Launch HN: Uplift (YC S25) – Voice models for under-served languages
A billion people worldwide can't read. In countries like Pakistan – the 5th most populous country – 42% of adults are illiterate. This holds back the entire economy: patients can't read medical reports, parents can't help with homework, banks can't go fully digital, farmers can't research best practices, and people memorize smartphone app button sequences. Voice AI interfaces can fix all of this, and we think this will perhaps be one of the great benefits of modern AI.
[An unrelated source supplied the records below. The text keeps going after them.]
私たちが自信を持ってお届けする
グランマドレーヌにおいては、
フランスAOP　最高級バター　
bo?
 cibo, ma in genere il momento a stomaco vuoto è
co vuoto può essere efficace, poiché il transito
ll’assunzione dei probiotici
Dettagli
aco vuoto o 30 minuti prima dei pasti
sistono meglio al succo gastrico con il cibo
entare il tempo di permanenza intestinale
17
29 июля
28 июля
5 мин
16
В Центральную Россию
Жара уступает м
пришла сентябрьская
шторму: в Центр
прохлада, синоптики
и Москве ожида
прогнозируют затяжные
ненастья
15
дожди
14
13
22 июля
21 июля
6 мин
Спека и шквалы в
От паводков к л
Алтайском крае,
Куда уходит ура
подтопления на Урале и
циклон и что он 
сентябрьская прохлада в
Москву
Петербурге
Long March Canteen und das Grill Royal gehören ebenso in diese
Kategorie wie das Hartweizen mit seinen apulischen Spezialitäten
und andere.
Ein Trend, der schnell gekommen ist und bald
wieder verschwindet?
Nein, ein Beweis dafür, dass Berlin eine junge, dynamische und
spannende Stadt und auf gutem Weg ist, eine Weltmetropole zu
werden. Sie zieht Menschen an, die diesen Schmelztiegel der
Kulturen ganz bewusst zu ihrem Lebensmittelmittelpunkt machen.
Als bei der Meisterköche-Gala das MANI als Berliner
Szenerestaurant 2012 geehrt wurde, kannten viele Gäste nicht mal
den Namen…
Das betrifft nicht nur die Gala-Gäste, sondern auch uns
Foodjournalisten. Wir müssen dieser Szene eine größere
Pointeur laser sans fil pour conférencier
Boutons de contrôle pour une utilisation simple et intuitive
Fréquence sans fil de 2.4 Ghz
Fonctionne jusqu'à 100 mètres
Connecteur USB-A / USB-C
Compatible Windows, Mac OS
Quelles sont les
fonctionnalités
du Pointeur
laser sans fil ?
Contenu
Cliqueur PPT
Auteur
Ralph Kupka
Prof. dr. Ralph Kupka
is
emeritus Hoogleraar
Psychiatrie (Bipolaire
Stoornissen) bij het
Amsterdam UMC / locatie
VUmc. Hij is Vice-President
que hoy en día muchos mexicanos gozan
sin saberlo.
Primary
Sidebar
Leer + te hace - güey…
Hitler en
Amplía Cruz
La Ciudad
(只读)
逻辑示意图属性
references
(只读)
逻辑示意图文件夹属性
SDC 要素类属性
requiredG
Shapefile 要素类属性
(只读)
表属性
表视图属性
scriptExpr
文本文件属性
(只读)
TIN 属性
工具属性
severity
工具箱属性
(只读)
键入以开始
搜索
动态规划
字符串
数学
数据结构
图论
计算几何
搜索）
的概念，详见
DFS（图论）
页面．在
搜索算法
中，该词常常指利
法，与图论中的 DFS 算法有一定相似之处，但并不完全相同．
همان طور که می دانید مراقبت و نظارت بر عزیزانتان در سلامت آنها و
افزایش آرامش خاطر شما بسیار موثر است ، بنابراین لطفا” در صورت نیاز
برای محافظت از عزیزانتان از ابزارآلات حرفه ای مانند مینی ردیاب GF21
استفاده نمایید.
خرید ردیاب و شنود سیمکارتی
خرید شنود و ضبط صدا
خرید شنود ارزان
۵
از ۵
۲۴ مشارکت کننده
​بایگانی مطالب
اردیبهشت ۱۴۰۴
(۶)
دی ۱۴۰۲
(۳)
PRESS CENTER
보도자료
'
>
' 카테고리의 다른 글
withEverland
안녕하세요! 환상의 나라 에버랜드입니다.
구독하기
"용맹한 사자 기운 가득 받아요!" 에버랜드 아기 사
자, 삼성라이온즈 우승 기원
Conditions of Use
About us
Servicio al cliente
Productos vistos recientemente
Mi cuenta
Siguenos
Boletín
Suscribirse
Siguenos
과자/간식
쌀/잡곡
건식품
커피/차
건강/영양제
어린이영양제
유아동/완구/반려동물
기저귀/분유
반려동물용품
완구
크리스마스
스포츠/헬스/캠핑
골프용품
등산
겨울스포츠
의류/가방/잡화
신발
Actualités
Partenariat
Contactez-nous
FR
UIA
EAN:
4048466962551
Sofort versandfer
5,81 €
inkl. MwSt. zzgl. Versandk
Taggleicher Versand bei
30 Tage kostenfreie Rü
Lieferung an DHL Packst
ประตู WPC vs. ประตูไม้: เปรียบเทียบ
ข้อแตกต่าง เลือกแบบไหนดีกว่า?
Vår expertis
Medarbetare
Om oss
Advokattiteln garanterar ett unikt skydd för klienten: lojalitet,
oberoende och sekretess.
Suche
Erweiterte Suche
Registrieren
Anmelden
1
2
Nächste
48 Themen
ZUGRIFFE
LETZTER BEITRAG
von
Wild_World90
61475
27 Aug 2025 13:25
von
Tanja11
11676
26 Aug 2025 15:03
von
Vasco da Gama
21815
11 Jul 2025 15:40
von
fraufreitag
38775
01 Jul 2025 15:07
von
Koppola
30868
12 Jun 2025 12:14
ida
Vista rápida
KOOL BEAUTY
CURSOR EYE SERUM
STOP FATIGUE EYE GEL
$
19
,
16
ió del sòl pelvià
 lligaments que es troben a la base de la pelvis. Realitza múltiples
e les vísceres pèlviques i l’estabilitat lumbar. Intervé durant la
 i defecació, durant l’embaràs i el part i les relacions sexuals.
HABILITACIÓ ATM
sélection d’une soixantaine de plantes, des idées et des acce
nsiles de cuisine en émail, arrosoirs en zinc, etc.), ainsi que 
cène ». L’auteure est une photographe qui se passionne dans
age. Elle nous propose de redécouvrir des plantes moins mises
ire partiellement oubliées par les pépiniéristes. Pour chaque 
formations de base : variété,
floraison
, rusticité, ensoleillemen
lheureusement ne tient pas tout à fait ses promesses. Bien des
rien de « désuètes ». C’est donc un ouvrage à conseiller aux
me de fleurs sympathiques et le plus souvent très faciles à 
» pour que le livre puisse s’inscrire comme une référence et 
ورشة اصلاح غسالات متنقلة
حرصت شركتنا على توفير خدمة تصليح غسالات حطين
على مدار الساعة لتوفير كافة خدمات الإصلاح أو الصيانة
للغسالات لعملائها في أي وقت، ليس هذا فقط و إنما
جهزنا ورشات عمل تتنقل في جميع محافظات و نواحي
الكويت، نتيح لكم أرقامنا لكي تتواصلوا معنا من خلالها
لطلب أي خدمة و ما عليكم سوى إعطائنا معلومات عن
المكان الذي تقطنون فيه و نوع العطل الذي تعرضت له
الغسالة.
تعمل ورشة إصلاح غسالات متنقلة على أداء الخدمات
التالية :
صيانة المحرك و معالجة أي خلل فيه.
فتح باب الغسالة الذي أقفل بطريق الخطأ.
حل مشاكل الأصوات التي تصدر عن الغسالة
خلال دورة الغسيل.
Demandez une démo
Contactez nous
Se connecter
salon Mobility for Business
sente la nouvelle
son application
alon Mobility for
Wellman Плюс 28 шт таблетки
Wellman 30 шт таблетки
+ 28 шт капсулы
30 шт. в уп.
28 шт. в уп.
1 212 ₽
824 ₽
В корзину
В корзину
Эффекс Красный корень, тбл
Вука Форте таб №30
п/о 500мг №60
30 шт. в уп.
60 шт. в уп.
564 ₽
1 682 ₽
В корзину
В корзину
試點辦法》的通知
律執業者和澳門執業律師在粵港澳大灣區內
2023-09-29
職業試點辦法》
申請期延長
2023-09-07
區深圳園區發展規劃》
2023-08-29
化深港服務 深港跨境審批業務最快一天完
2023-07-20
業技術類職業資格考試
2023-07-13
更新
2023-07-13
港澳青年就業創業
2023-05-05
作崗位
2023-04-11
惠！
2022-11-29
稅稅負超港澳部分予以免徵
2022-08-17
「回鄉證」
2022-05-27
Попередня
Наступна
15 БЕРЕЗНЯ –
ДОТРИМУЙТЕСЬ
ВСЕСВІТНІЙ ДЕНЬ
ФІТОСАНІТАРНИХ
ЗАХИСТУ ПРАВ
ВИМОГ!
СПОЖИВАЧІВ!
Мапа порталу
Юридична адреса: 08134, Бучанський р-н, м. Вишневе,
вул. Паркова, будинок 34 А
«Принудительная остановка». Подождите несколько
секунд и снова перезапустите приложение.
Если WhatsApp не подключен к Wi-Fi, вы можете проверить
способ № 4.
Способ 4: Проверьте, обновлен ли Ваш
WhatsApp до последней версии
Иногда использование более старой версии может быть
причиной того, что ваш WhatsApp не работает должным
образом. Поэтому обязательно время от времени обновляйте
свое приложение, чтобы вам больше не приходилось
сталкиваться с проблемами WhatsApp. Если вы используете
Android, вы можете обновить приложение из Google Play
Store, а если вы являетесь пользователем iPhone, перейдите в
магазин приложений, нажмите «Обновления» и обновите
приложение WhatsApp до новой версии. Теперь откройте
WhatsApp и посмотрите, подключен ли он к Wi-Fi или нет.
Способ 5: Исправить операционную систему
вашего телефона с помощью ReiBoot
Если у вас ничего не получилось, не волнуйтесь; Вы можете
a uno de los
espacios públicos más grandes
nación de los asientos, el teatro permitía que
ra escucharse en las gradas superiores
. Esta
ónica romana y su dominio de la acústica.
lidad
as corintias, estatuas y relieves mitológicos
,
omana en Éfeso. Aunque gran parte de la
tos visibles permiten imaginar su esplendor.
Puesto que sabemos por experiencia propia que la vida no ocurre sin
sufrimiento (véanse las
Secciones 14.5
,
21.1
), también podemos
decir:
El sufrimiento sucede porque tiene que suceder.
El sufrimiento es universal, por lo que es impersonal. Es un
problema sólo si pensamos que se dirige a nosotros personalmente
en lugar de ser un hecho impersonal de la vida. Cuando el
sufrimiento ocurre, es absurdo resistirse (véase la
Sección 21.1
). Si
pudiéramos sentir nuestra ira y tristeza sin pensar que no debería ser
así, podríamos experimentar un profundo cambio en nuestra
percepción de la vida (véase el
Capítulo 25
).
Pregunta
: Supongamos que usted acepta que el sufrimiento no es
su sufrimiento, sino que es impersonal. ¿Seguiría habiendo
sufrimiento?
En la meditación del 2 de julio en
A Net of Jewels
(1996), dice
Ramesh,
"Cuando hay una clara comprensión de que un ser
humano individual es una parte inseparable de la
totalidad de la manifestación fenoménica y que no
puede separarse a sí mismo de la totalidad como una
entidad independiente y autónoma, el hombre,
Right now, existing voice models barely work for these languages, and big tech is moving slowly.
Uplift AI was originally a side project to make datasets for translation and voice models. For us it was a "cool side-thing" to work on, not an "important full-time thing" to work on. With some initial data we hacked together a Urdu Voice Bot on Whatsapp and gave it to one domestic worker. In two days 800 people were using it. When we dived deeper into understanding the users, we learned that text interfaces don't work for sooo many. So we started Uplift AI to solve this problem fulltime.
The most challenging part is that all the building blocks needed for great voice models are broken for these languages. For example, if you are creating a speech synthesis model, you will scrape a lot of data from youtube and auto-label it using a transcription model… all very easy to do in English. But it doesn't work in under-served languages because the transcription modes are not accurate.
There are many other challenges. Like when you hire human transcribers to label the data, often they don't have any spell correctors for their languages, and this creates lots of noise in the data… making it hard to train models with low data. There are many more challenges in phonemes, silence detection, diacritization etc.
We solve these problems by making great internal tooling to help with data labeling. Also, we source our own data and don't buy it. This is counterintuitive, but a big advantage over companies buying data and then training. By sourcing our own data we create the right data distributions and get much better models with much less data. By doing the entire thing inhouse, (data, labeling, training, deploying) we are able to make a lot faster progress.
Today we publicly offer a text to speech APIs for Urdu, Sindhi, and Balochi. Here's a video which shows this: https://www.loom.com/share/dcd5020967444c228e9c127151e7a9f5.
Khan Academy is using our tech to dub videos to Urdu (https://ur.khanacademy.org).
Our models excel at informational use cases (like AI bots) but need more work in emotive use-cases like poetry.
We have been giving a lot of people private access in beta mode, and today are launching our models publicly. We believe this will be the fastest way for us to learn about areas that are not performing well so we can fix them quickly.
We'd love to hear from all of you, especially around your experiences with under-served languages (not just the Pakistani ones we're starting with) and your comments in general.
1. Given that you are concerned with providing access a class of folks that are traditionally ignored by technologists, do you plan to make these models usable for offline purposes? For example an illiterate person I know from Uttarkhand: his home village is not connected to road. Interestingly he does speak Hindi, but his native language I believe is something more obscure. To get home, he walks five hours from the terminus of a road. Connectivity is obviously both limited and intermittent. A usable device might want the voice interface embedded on it. Any plans for this?
2. I have minimal understanding of this but as someone who has learned Hindi/Urdu as a foreign language but in the US, I am often in mixed conversation w/ both Indians and Pakistanis. There never seems to be any issues with communication. I have heard that certain terms (like for example "khub suraat", "shukria", "kitaab") are more Urdu than Hindi. I also studied Arabic, Farsi, and Swahili so I am familiar with these as loanwords Arabic and/or Persian, but in practice I hear Hindi speakers using these terms often. Is the primary value add here political? Is it an accent thing? Thanks in advance for any explanation. This is still very much a mystery to me.
2. Urdu and Modern Hindi can be cross understood in spoken form. The authentic Hindi is much different though and I can't understand the press releases that are done in super authentic Hindi. The writing systems in Urdu and Hindi is completely different too, so even if there is a great TTS system in Hindi, I cant use it. Accent are very different too.
Scripts: ہیلو हेलो
Also companies like ElevenLabs, and Deepgram have done well by focusing on specific use cases, even when the big labs are amazing at English.
Right now these languages are underserved, so there’s a window to build the best models for these languages.
We plan to be one of those winners.
We are planning on hosting an online hackathon soon, so will suggest these things as ideas!
Would be nice to have some code examples for using your TTS API with Pipecat.
https://docs.upliftai.org/tutorials/livekit-voice-agent
Lots of area to cover for sure!
Currently the model is only given data for these languages so it doesn't know anything else.
À crawler and data ingestion pipeline will not help with that?
It would be good to have a company blog with an RSS feed that people can subscribe to for updates.
Are you aware of any effort to educate and fight against misinformation in Pakistan?